Erzurum Gençlik SK
- Founded: March 14, 1995
- Based in: Erzurum, Turkey
- Colors: Blue & white
- Owner: Erzurum Youth and Sport Directoriate (GSİM)
- President: Memduh Ceyhan
- Website: www.erzurumgencliksporkulubu.com

= Erzurum Gençlik SK =

Turkish sports club

Active branches of Erzurum Gençlik SK
| Archery | Athletics | Badminton | Basketball |
| Billiards | Bodybuilding | Boxing | Canoeing |
| Chess | Curling | Cycling | Fencing |
| Figure skating | Folk dancing | Golf | Gymnastics |
| Handball | Hockey | Ice hockey | Judo |
| Karate | Kickboxing | Luge | Mountaineering |
| Rowing | Skiing | Scouting | Swimming |
| Table tennis | Taekwondo | Tennis | Volleyball |
| Weightlifting | Wrestling | | |

Erzurum Gençlik Spor Kulübü is a multi-sports club established on March 14, 1995, by the Youth and Sport Directoriate (Erzurum GSİM) in Erzurum, Turkey. The club's colors are blue and white. Erzurum Gençlik SK is active in more than 30 branches, including many Olympic sports.

==Venues==
Main venues of the club are:
- Erzurum GSIM Ice Arena: Ice hockey arena with 3,000 seating capacity, home of men's ice hockey team
- Erzurum GSIM Ice Arena: Ice hockey arena with 500 seating capacity, home of women's ice hockey team
- GSIM Yenişehir Ice Hockey Hall: ice skating and ice hockey rink with 2,000 seating capacity
- Milli Piyango Curling Arena: curling arena with 1,000 seating capacity
- Kiremitliktepe Ski Jump: Two competition jump towers of K-125 and K-95 as well as three training jump towers of K-65, K-40 and K-20 for ski jumping

==Teams==
===Curling===
The women's team plays in the Turkish Curling Women's League.
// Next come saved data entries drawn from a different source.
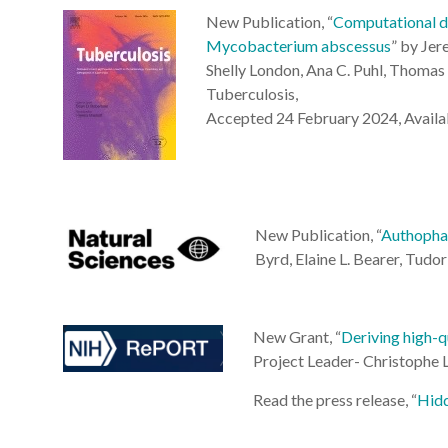
New Publication, “
Computational dr
Mycobacterium abscessus
” by Jer
Shelly London, Ana C. Puhl, Thomas 
Tuberculosis,
Accepted 24 February 2024, Availab
New Publication, “
Authophag
Byrd
,
Elaine L. Bearer
,
Tudor 
New Grant, “
Deriving high-q
Project Leader- Christoph
Read the press release, “
Hidd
In 2011, the women's team won the Federation Cup defeating Erzurum Çelebi SK in the final. They became champion at the 2011-12 Turkish Curling Women's League before Erzurum Çelebi SK.

===Ice hockey===
The men's team plays in the Turkish Ice Hockey Super League and the women's team in the Turkish Ice Hockey Women's League.

===Volleyball===
The women's team plays in the Turkish Women's Third League.